EXERCISE 1
Translate this sentence from the Menlo Park transportation page into Spanish: "The TMP was built upon four goals that were established in the city’s General Plan: Safety; Congestion Management; Mobility Choice; and Sustainability."

The City of Menlo Park recently completed a Transportation Master Plan (TMP), outlining a multimodal vision for its future mobility by identifying projects, priorities, and a strategy for moving forward. The TMP was built upon four goals that were established in the city’s General Plan: Safety; Congestion Management; Mobility Choice; and Sustainability. The TMP enables the City to take a more strategic and comprehensive approach to implementing a multimodal vision, and to better understand how chosen investments help achieve their vision for a multimodal future. The project included an assessment of transportation operations, robust public engagement, reconciliation of proposed transportation improvements to a common baseline, formation of unified recommendations based on input from a Steering Committee, identification of funding partnerships and grant opportunities, and formation of a Plan that now serves as a blueprint for City decision making going forward. This presentation will cover lessons learned and how the integration of policies, funding mechanisms and public engagement elevated a list of projects into a plan that can be implemented.
About the Presenter:
Mark Spencer is one of the two ITE Western District International Directors. He is a Senior Principal and Vice President of W-Trans. He manages the firm’s Oakland office, focuses on traffic analysis for multi-disciplinary projects, and excels at community engagement. He is registered in California as a Traffic Engineer.
Mark holds a B. Eng. in Civil Engineering from McGill University and an M.S. in Civil Engineering from the University of California at Berkeley. He has been working as a consultant in the Bay Area since 1990, and joined W-Trans in 2011. His work includes managing a wide array of transportation planning projects, from EIRs and Specific Plans to parking studies and neighborhood traffic management plans. He is often invited to present projects before community forums and elected officials, and is recognized for his ability to present technical topics to both general and professional audiences. When asked what he does for a living, Mark will typically respond that, through transportation, he works to make communities better, safer and more livable. He also enjoys his role in mentoring and training staff.
12pm-1pm: Presentation from from the California Bicycle Coalition (CalBike) on policies/bills that CalBike supports.

RECORD EXCERPTS

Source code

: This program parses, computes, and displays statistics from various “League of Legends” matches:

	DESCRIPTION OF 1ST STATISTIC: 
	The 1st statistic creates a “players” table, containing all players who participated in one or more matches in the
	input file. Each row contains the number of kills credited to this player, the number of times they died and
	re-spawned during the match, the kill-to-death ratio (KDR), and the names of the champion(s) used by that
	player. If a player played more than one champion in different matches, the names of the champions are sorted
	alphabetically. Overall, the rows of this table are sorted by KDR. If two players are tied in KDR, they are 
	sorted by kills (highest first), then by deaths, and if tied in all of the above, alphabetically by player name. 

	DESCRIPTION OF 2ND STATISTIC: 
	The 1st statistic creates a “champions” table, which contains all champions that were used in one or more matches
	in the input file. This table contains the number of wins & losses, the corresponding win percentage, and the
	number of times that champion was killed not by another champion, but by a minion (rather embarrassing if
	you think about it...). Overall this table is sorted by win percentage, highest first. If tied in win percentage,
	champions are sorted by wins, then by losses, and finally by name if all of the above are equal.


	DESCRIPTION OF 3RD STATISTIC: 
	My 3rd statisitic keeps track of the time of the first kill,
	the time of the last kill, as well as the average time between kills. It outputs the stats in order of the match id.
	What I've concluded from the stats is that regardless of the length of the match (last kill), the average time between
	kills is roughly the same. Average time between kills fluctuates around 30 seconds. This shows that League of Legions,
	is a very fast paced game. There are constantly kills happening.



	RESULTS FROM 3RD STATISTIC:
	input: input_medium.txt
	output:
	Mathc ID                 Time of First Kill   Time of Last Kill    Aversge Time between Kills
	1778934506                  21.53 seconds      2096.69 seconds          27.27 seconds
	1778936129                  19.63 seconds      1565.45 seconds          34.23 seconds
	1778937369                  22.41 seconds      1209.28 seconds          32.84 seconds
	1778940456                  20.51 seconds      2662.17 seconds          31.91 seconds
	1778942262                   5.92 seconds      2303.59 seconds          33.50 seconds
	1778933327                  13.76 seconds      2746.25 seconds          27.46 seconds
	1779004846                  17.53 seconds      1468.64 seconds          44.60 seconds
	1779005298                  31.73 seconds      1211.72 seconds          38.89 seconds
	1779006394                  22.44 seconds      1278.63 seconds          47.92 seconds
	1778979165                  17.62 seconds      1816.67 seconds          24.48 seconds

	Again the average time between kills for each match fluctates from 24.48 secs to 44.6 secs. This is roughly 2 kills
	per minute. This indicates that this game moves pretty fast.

EXERCISE 2
Reproduce the stretch of the records from their start through the line containing "parses, computes, and", replacing "statistics" with "figures" and leaving everything else unchanged. Provide only those lines.

WRITTEN ANSWER 1
El TMP se basó en cuatro objetivos establecidos en el Plan General de la ciudad: Seguridad; Gestión de la Congestión; Opción de Movilidad; y Sostenibilidad.

WRITTEN ANSWER 2
Source code

: This program parses, computes, and displays figures from various “League of Legends” matches:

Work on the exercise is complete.